Not to say that it is exclusively one or the other, but it makes sense that sexual attraction would benefit in the gaps where intelligence can be a burden.

>> No.9665853

>This would happen over and over until the trait becomes very defined so that most of the finches can breed, thus making more progress towards that trait much slower.

I don't see how you are coming to that conclusion.

>Why aren't other species breeding for super-intelligence if its so powerful?

There is the question of utility compared to the strain on the individual and the toll it takes on a tribal type of animal. Being very smart, especially when it makes you perceived as an outcast, can cause a lot of stress. Otherwise pointless rumination and paranoia might overwhelm a creature that is simply in need of reacting to stimuli. It becomes an burden pretty fast not to mention a caloric waste.

A couple minutes into the lecture he starts talking the cost associated with producing certain traits.
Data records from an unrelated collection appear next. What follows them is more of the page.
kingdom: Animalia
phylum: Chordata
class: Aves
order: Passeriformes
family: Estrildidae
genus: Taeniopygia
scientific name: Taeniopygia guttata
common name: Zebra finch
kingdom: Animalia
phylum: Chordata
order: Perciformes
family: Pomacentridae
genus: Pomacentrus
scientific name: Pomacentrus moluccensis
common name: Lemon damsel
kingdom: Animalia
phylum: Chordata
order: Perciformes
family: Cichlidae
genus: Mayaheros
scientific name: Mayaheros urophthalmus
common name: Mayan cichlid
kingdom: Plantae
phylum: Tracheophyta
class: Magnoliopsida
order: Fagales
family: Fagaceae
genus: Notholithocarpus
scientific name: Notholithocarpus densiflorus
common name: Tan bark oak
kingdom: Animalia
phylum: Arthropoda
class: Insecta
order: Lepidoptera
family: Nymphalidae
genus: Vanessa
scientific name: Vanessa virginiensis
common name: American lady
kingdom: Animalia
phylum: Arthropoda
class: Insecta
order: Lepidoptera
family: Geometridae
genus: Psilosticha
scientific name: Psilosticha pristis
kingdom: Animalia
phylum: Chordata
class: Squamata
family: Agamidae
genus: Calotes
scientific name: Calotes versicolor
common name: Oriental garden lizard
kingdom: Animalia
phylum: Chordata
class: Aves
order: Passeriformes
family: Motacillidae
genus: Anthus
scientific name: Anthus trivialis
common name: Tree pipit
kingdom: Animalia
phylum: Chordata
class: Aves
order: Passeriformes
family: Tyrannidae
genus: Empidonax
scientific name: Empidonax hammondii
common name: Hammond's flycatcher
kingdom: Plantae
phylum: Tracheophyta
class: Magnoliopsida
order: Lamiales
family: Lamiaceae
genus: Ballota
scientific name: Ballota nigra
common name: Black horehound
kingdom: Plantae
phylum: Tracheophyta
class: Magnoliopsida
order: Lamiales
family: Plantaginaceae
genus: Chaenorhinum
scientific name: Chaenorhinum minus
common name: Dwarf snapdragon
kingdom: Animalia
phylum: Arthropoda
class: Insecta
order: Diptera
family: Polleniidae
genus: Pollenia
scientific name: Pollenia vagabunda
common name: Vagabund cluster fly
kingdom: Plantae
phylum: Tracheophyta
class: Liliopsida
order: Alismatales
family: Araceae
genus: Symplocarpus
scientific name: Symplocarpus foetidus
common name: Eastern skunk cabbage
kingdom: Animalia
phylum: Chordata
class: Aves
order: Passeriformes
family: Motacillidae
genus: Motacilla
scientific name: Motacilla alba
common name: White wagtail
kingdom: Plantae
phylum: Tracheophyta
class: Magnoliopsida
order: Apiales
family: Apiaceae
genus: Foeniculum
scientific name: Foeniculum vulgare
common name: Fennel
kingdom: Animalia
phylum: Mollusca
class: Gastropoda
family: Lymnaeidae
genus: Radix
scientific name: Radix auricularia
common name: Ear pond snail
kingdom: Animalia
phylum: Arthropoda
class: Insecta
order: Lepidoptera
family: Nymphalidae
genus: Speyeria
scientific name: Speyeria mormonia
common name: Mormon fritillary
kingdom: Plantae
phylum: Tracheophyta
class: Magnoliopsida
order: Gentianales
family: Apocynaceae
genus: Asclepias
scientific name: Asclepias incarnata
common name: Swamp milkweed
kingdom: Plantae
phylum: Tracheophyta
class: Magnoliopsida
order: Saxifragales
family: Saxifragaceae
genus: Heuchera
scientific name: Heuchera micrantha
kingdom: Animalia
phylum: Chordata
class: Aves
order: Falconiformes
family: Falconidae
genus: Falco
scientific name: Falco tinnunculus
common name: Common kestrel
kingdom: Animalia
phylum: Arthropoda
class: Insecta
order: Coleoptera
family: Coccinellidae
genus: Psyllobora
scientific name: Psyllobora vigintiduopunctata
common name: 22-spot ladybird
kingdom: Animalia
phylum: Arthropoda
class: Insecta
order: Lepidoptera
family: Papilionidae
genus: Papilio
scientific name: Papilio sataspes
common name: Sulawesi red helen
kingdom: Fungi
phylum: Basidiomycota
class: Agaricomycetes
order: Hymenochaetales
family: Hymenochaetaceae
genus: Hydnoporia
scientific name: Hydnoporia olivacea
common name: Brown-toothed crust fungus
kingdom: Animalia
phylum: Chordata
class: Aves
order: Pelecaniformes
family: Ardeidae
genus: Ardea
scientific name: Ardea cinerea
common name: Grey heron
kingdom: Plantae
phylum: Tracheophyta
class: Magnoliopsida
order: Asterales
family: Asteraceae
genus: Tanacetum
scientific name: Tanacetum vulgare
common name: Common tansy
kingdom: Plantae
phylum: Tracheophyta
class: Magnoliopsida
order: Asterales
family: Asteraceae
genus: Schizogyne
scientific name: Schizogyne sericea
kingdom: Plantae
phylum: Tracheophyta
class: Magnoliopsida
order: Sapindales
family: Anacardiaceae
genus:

https://oyc.yale.edu/ecology-and-evolutionary-biology/eeb-122/lecture-8

>> No.9665859

>>9665789
That would be a dumb thing to say then.

>> No.9665862

>>9665815
>how is it that the one or two humans who had this mutation didn't just mix in with everything else and lose the mutation
part of this could be the power of sexual reproduction. in some cases it can effectively promote the spread of mutations. sexual reproduction is NOT guaranteed AND presents a huge burden. so a mutation which has a significant advantage to survival is far more likely to overcome those hurdles in ALMOST ALL generations. without the mutation advantage, maybe those hurdles are overcome in only SOME generations. you can go even further with this because when two people with the same mutation reproduce, they can have a super-mutation that is even better than the parents'. either way the point is you can end up with a mutation reproduction pattern that over time dominates all non-mutation reproduction patterns.

>> No.9665870

>>9665859
Care to elaborate on this claim?

>> No.9665872

>>9665826
yes and no. many animals pass down behaviors and knowledge that seem to last very long spans of time (for instance elephant migration). but humans are certainly above all others in manipulation of the world, "behavioral synthesis", and preservation of knowledge.

>> No.9666971

The social brain hypothesis is a decent explanation for why primate neocortices exploded the way they did over other early African inhabitants; a handful of adaptations stemming from bipedalism (which, in turn, appeared to result from the unique knuckle-walking locomotion hominins used in conjunction with a period of global cooling that rendered traditional primate diets less accessible) such as adaptations for endurance aerobic physical activity (ie running/trekking) and overhead throwing have been shown to exert accumulating effects on neurological development on both individual and species-wide ie. generational levels; these adaptations get us to H. Erectus and the advent of hunting/gathering, which is implicated in the development of all sorts of "super-intelligence" significant shit ranging from theory of mind, deductive reasoning, cooked food diets, and paraperceptual thought (that's my prof's term for thinking about stuff beyond your immediate perceptual reality eg tracking the changing of seasons or the geography 50km away) - with all these features in play, cultural learning begins to really take off and bada bing bada boom here we are shitposting about pigtails in a Sudanese stamp-collecting dojo

>> No.9666993

>>9665820
Any finch could breed.
But finches which were better adapted to the (current) environment, was better fed, lived longer, and (statistically) had more offspring.

Not being "the best" finch /= being sterile.
Evolution only biases the odds. A finch with a really good beak could still be eaten or die of disease. That's why Evolution is a slow process.

It applies to us too. Some proto-Newton who would have revolutionized everything and shaved 100,000 years off history -- fell off a cliff or was eaten by a dire-wolf.